Task details: Restate word for word the lines in the listing below, starting at the line containing "Digitized hematoxylin and" and ending at the line containing "include 5-10% fat", both included; leave out the rest.

Exercise material:
---------------
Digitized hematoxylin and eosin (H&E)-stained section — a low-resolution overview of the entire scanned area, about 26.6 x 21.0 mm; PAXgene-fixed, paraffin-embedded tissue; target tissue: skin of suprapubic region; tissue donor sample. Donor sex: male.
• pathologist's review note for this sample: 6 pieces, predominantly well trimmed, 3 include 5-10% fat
---------------
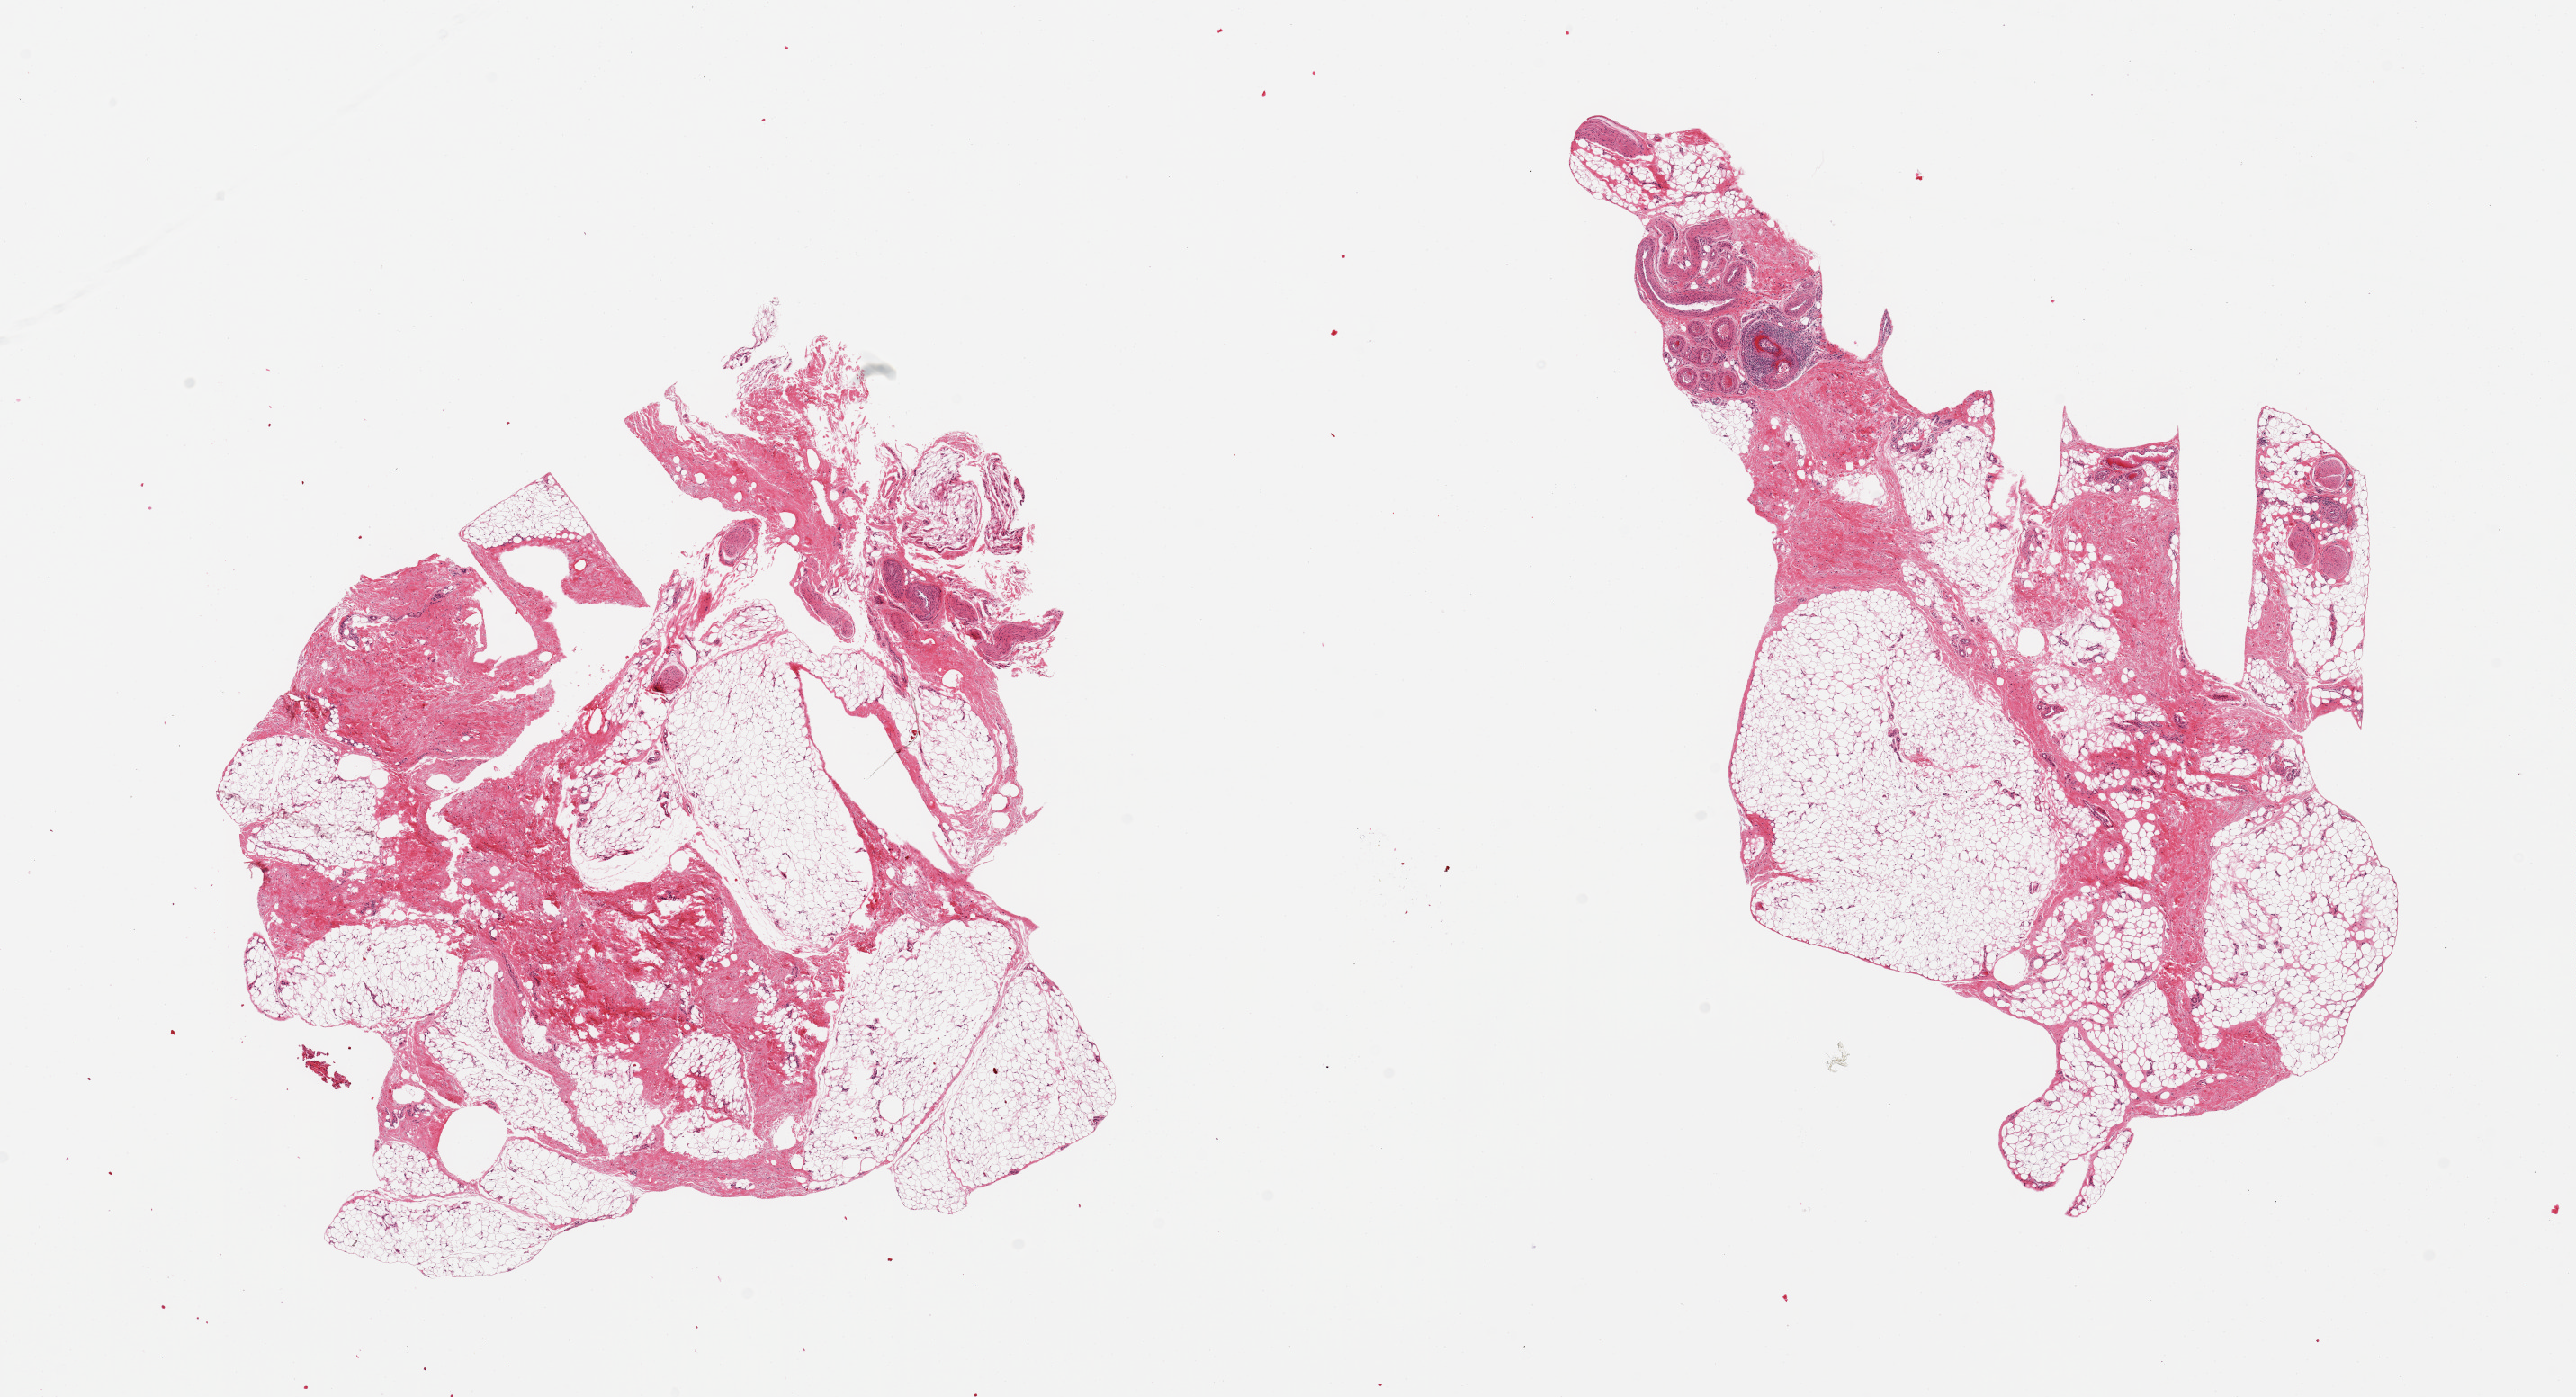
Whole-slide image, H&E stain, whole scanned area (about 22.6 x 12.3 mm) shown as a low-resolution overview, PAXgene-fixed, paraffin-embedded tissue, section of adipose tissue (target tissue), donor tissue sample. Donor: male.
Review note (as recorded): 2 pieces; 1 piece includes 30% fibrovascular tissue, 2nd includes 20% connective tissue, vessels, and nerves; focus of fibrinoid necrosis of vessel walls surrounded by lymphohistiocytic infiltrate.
---------------
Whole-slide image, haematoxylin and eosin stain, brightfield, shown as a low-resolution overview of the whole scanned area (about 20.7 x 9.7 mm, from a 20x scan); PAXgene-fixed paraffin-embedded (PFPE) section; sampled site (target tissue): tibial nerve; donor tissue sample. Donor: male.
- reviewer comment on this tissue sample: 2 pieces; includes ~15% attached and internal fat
---------------
Result of this exercise:
Digitized hematoxylin and eosin (H&E)-stained section — a low-resolution overview of the entire scanned area, about 26.6 x 21.0 mm; PAXgene-fixed, paraffin-embedded tissue; target tissue: skin of suprapubic region; tissue donor sample. Donor sex: male.
• pathologist's review note for this sample: 6 pieces, predominantly well trimmed, 3 include 5-10% fat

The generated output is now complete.